The idea of enjoying the present moment in the face of impermanence is most acute in lead single “Fireflies”. “Long gone days / Catch ‘em while you can / Everyone wants to fly with the fireflies," Murray sings, adding later, “We’ll stay as long as we like / Days of our youth lost in the firelight," the darting rhythm evoking youthful memories of trying to catch the flickering luminescent bugs. While acknowledging the fleeting nature of existence is advocated, it is not treated as an easy task, as seen in the down-tempo romanticism of “I Can’t Sleep”. Here, Murray declares her dependence on another, reciting as a mantra “Don’t know if I can sleep without you” amid an expansive musical backdrop that pans like a searchlight. “All I Know” follows “I Can’t Sleep”, however, brushing away the insecurity of the previous tune in its advice to cherish the here and now, not the once was. “Fire / In the summer," Murray sings atop instrumentation fluttering like insect wings, the sunset of a summer day conjured in your mind’s eye.

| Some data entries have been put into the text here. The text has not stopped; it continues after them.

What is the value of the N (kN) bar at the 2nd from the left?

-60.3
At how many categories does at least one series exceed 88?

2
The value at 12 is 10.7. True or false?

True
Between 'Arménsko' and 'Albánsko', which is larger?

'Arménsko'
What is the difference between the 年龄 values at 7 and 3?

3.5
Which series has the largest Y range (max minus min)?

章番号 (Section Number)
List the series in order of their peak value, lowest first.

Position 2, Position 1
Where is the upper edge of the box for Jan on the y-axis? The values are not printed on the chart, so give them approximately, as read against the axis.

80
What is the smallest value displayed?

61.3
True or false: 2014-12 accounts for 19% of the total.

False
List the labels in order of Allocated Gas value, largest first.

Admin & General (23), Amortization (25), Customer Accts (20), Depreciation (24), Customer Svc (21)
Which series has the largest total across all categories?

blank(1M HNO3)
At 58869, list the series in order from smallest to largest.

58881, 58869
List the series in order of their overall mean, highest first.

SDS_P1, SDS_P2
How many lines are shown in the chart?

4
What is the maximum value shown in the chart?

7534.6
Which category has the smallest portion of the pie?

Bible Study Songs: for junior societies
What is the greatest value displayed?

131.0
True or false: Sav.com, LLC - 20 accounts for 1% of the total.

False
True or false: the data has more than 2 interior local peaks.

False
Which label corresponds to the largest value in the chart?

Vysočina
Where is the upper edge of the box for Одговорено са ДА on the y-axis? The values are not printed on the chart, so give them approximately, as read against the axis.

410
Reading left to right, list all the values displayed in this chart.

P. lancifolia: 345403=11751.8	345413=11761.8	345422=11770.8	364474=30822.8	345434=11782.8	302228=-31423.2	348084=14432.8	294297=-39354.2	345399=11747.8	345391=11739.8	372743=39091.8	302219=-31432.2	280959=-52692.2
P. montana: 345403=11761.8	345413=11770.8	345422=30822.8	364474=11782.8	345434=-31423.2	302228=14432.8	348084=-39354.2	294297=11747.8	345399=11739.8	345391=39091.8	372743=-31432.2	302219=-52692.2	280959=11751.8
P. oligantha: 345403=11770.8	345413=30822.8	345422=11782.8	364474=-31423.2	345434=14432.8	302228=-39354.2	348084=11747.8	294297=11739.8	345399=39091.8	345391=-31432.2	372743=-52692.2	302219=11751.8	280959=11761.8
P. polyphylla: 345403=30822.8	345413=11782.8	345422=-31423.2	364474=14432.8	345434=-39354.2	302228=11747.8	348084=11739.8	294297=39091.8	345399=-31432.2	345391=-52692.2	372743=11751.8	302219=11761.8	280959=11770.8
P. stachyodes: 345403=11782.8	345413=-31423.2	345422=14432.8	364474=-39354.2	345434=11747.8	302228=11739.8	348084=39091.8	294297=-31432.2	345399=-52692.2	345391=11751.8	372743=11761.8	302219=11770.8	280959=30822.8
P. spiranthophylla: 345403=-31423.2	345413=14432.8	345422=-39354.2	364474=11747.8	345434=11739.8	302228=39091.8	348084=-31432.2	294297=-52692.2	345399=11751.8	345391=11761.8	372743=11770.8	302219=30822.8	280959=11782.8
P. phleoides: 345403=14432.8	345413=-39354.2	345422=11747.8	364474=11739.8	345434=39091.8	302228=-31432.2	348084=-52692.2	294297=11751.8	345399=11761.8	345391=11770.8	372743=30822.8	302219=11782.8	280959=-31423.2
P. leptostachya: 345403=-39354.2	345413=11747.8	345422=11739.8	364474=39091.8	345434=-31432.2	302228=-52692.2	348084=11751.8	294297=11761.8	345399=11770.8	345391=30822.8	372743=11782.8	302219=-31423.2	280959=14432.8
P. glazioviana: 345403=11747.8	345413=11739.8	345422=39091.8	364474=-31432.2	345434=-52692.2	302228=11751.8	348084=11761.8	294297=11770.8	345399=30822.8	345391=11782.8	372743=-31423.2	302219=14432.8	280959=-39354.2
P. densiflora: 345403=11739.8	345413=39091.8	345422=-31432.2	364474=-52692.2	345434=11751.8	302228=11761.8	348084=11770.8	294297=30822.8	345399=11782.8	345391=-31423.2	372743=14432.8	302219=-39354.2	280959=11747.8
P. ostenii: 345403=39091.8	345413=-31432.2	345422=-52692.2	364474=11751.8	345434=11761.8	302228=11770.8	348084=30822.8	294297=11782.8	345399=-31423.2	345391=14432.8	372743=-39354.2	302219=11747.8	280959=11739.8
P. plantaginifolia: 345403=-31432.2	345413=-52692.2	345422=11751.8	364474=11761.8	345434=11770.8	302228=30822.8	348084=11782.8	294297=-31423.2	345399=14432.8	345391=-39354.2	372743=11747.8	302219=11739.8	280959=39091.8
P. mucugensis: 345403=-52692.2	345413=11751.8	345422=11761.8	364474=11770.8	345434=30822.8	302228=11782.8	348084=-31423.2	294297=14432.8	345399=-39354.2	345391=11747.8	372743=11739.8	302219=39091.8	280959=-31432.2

Near the midpoint of the record, the flow lags a bit. Starting with the Krautrock, and in that sense, aptly named, “Berlin Lovers” and continuing through the quasi-dance beats of “Beatcity”, the album tends to sputter rather than soar (excepting “Going Back to Strange”, which is placed in this group). Thankfully, the record regains its footing with “Midnight Drive”, which, as the title implies, again references the theme of release via travel. The nocturnal name is matched by the music, surging in the subtlest ways, bubbling up with determination and an undercurrent of menace. Murray is at her most spectral here, the epitome of sultry as she coos, “I know, I know / We’re lost / I can’t help myself / When we drive / It don’t hold us back / This midnight drive." The two successive songs, “We Killed the Moonlight” and the title track, wrap the album on a high note, the latter in particular mesmerizing in its heavy synth patterns.
In 2012, Still Corners’ labelmates Beach House received much deserved critical lauding for the dream-pop masterwork Bloom. In the unlikely event something better comes along in the next seven months, Strange Pleasures deserves to inherit Bloom’s mantle. The most baffling incongruity of the record is its name, for there is nothing strange about the pleasures it offers; they are of the most immediate and rewarding variety.